Collected data entries =>
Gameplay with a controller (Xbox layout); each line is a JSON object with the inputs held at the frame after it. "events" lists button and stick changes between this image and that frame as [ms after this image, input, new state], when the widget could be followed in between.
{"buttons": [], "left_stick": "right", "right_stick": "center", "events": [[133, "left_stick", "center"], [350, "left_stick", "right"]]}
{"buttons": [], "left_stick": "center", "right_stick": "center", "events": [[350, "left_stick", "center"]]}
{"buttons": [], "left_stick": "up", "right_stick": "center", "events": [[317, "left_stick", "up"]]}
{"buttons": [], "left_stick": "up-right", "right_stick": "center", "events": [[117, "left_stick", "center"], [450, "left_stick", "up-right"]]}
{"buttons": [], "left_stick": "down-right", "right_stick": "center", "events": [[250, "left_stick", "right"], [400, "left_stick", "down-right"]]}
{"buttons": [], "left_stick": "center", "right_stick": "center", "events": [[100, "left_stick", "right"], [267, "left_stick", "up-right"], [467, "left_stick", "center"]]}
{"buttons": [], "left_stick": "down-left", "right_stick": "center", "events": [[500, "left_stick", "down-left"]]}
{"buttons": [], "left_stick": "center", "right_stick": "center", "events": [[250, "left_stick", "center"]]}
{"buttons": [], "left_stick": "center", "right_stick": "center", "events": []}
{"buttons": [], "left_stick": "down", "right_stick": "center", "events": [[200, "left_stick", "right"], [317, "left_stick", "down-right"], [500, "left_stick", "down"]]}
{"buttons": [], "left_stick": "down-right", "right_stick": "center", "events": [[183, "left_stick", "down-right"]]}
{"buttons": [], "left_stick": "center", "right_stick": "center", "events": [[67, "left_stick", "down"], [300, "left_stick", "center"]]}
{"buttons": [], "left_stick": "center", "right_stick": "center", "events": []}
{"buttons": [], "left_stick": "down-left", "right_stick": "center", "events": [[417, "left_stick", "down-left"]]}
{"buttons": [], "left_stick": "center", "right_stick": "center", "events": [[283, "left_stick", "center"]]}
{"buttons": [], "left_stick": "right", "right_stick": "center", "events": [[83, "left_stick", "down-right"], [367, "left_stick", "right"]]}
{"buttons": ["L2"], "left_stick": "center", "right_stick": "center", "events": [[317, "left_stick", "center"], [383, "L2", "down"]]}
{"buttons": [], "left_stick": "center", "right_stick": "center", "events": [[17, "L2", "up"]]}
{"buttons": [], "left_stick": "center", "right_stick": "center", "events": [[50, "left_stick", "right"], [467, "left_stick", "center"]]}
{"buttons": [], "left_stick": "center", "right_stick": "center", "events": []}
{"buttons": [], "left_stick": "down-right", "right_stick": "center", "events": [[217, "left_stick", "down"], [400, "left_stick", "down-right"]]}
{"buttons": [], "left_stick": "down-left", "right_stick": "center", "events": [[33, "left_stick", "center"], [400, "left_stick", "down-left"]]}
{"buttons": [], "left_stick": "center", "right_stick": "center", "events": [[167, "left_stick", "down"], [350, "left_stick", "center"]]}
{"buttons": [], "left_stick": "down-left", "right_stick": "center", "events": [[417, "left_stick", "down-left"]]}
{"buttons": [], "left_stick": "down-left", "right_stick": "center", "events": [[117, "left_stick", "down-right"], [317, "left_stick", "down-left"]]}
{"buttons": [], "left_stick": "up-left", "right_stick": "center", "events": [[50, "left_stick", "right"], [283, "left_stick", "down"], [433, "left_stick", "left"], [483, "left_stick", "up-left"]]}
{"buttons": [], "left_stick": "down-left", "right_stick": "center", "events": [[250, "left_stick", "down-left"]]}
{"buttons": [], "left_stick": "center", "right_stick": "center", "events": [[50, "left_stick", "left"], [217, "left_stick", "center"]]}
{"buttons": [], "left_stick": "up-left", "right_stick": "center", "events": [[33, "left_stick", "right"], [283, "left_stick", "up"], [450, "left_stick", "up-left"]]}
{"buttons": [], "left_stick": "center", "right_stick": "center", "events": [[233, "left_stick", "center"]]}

Brief =>
All entries should be given again precisely as they appear above.

Output below =>
Gameplay with a controller (Xbox layout); each line is a JSON object with the inputs held at the frame after it. "events" lists button and stick changes between this image and that frame as [ms after this image, input, new state], when the widget could be followed in between.
{"buttons": [], "left_stick": "right", "right_stick": "center", "events": [[133, "left_stick", "center"], [350, "left_stick", "right"]]}
{"buttons": [], "left_stick": "center", "right_stick": "center", "events": [[350, "left_stick", "center"]]}
{"buttons": [], "left_stick": "up", "right_stick": "center", "events": [[317, "left_stick", "up"]]}
{"buttons": [], "left_stick": "up-right", "right_stick": "center", "events": [[117, "left_stick", "center"], [450, "left_stick", "up-right"]]}
{"buttons": [], "left_stick": "down-right", "right_stick": "center", "events": [[250, "left_stick", "right"], [400, "left_stick", "down-right"]]}
{"buttons": [], "left_stick": "center", "right_stick": "center", "events": [[100, "left_stick", "right"], [267, "left_stick", "up-right"], [467, "left_stick", "center"]]}
{"buttons": [], "left_stick": "down-left", "right_stick": "center", "events": [[500, "left_stick", "down-left"]]}
{"buttons": [], "left_stick": "center", "right_stick": "center", "events": [[250, "left_stick", "center"]]}
{"buttons": [], "left_stick": "center", "right_stick": "center", "events": []}
{"buttons": [], "left_stick": "down", "right_stick": "center", "events": [[200, "left_stick", "right"], [317, "left_stick", "down-right"], [500, "left_stick", "down"]]}
{"buttons": [], "left_stick": "down-right", "right_stick": "center", "events": [[183, "left_stick", "down-right"]]}
{"buttons": [], "left_stick": "center", "right_stick": "center", "events": [[67, "left_stick", "down"], [300, "left_stick", "center"]]}
{"buttons": [], "left_stick": "center", "right_stick": "center", "events": []}
{"buttons": [], "left_stick": "down-left", "right_stick": "center", "events": [[417, "left_stick", "down-left"]]}
{"buttons": [], "left_stick": "center", "right_stick": "center", "events": [[283, "left_stick", "center"]]}
{"buttons": [], "left_stick": "right", "right_stick": "center", "events": [[83, "left_stick", "down-right"], [367, "left_stick", "right"]]}
{"buttons": ["L2"], "left_stick": "center", "right_stick": "center", "events": [[317, "left_stick", "center"], [383, "L2", "down"]]}
{"buttons": [], "left_stick": "center", "right_stick": "center", "events": [[17, "L2", "up"]]}
{"buttons": [], "left_stick": "center", "right_stick": "center", "events": [[50, "left_stick", "right"], [467, "left_stick", "center"]]}
{"buttons": [], "left_stick": "center", "right_stick": "center", "events": []}
{"buttons": [], "left_stick": "down-right", "right_stick": "center", "events": [[217, "left_stick", "down"], [400, "left_stick", "down-right"]]}
{"buttons": [], "left_stick": "down-left", "right_stick": "center", "events": [[33, "left_stick", "center"], [400, "left_stick", "down-left"]]}
{"buttons": [], "left_stick": "center", "right_stick": "center", "events": [[167, "left_stick", "down"], [350, "left_stick", "center"]]}
{"buttons": [], "left_stick": "down-left", "right_stick": "center", "events": [[417, "left_stick", "down-left"]]}
{"buttons": [], "left_stick": "down-left", "right_stick": "center", "events": [[117, "left_stick", "down-right"], [317, "left_stick", "down-left"]]}
{"buttons": [], "left_stick": "up-left", "right_stick": "center", "events": [[50, "left_stick", "right"], [283, "left_stick", "down"], [433, "left_stick", "left"], [483, "left_stick", "up-left"]]}
{"buttons": [], "left_stick": "down-left", "right_stick": "center", "events": [[250, "left_stick", "down-left"]]}
{"buttons": [], "left_stick": "center", "right_stick": "center", "events": [[50, "left_stick", "left"], [217, "left_stick", "center"]]}
{"buttons": [], "left_stick": "up-left", "right_stick": "center", "events": [[33, "left_stick", "right"], [283, "left_stick", "up"], [450, "left_stick", "up-left"]]}
{"buttons": [], "left_stick": "center", "right_stick": "center", "events": [[233, "left_stick", "center"]]}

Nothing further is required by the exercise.